依然として各国厳しい状況が続くなか、在宅時間の急増が要因のひとつとして、家庭内暴力(ドメスティック・バイオレンス・以下、DV)や児童虐待が増えているようです。COVID-19が生み出した裏被害のひとつであるDVは、世界にどのような影響を及ぼしているのでしょうか。DVへの対処法とともに紹介していきます。
STAY HOMEが連れてきた「影のパンデミック」
COVID-19の世界的流行により、都市封鎖や行動自粛規制が発令されてから、各国で家庭内暴力が増加しています。
2020年4月上旬にはアントニオ・グテーレス国連事務総長が、また同月に国連機関の一部であるUN womanのプムズィレ・ムランボ=ヌクカ事務局長が世界的なDVおよび児童虐待の急激な増加を指摘。国連事務総長がYoutubeでジェンダーに基づく暴力とCOVID 19に関するメッセージを送るなど、この状況をCOVID-19がもたらした「影のパンデミック」と警笛を鳴らしました。
これに対し各国政府は、女性のための緊急保護施設(シェルター)の設置やヘルプライン、心理社会的サポートなど、DVへの人道支援の強化を行なっています。
急増する被害件数
TIMEによると、フランスではロックダウン開始1週目で国内の家庭内暴力が36%以上増加。DV相談件数昨年対比数は、イギリスでは65%増(BBC NEWS)、中国ではなんと4倍(NHK)にも膨れ上がっています。
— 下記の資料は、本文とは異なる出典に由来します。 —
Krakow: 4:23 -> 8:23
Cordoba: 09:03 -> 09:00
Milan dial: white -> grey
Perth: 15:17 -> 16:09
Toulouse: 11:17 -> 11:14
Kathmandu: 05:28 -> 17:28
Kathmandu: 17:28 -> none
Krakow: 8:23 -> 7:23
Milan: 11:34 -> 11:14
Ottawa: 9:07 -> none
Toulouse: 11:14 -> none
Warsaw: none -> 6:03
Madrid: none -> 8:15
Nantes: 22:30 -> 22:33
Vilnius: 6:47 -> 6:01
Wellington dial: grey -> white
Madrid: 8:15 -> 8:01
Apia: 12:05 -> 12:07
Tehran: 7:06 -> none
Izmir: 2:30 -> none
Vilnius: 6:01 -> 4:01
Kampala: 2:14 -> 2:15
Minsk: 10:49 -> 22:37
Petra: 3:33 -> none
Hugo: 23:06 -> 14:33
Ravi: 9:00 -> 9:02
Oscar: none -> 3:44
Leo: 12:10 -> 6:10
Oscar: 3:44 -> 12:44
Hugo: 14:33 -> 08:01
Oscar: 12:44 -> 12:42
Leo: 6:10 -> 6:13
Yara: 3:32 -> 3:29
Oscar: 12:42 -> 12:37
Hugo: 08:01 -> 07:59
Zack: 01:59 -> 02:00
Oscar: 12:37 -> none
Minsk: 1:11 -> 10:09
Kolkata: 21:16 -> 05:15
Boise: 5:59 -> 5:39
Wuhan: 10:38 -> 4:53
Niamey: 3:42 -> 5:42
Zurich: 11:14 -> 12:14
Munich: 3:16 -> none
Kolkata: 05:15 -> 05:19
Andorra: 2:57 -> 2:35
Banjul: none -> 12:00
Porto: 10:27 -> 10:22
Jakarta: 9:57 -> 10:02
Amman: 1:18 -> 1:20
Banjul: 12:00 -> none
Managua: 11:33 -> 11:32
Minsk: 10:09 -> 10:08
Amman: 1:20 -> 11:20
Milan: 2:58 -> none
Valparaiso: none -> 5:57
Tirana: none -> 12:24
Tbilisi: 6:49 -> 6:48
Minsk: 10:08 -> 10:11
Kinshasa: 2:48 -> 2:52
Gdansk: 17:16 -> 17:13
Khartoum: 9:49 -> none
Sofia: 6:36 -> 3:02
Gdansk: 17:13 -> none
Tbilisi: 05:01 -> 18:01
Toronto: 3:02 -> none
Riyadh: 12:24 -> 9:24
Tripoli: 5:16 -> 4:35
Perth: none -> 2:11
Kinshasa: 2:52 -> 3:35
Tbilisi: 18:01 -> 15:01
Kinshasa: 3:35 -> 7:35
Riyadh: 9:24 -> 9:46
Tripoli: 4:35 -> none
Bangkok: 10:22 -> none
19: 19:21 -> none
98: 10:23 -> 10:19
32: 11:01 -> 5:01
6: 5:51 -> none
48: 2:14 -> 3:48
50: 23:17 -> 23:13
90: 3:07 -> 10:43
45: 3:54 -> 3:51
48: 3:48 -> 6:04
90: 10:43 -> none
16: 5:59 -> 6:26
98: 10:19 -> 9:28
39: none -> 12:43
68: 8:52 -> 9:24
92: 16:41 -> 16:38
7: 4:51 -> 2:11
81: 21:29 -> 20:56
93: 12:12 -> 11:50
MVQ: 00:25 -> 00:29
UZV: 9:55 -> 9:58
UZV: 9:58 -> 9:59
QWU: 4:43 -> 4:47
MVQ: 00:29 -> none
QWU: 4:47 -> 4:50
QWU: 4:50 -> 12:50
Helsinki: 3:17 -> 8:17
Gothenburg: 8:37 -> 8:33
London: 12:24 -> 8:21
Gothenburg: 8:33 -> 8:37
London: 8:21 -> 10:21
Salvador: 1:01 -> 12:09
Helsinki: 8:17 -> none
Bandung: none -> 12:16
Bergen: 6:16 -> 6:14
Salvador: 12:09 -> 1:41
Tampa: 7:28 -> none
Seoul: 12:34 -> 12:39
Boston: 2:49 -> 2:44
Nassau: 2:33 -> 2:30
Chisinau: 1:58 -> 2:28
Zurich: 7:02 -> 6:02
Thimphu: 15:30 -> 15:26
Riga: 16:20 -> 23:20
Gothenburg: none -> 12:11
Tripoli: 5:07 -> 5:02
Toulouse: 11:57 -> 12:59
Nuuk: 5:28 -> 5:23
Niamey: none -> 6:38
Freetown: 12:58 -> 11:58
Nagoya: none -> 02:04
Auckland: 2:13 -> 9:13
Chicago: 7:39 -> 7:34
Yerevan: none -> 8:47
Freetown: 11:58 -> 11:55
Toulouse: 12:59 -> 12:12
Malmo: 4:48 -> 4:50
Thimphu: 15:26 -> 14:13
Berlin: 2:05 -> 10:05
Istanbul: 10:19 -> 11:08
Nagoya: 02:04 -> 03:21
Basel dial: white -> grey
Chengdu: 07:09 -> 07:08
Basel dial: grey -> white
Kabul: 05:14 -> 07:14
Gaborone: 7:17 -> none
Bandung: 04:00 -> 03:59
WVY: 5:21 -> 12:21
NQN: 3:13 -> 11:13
日本でも緊急事態宣言が発令された4月には、昨年より30%増の1万3272件の相談が全国の配偶者暴力相談支援センターに寄せられていると、橋本聖子男女共同参画担当相が明らかにしました(毎日新聞)。如実に被害の増加の一途をたどっています。
疫病と暴力の関係
COVID-19の世界的流行と暴力事件の増加にはどのような関係性があり、なぜ各機関が警笛を鳴らすまでになってしまったのでしょうか。
それは歴史的背景から紐解くことができます。
近代の代表的な疫病といえば、2013年から2016年にアフリカを中心に猛威を振るったエボラ出血熱や中国を中心に流行したSARSウイルスなどがありますが、これらが蔓延した際にもDV件数が増加したことが確認されています。
普段の生活様式を変化させる疫病は、身体的にも精神的にも人の心を貪っていき、その矛先が社会的統制の効力がおよびにくい家庭内に向かってしまい、残念ながらそのストーリー展開を止めることは難しい現実があるようです。
特に今回のCOVID-19のパンデミックによるSTAY HOME政策は、家庭で過ごす時間の増加、さらには就職難や減収などの経済不安によるストレス、またストレス発散方法の物理的制限という環境を生み出し、世界的な家庭内暴力被害件数の爆増という結果をもたらしました。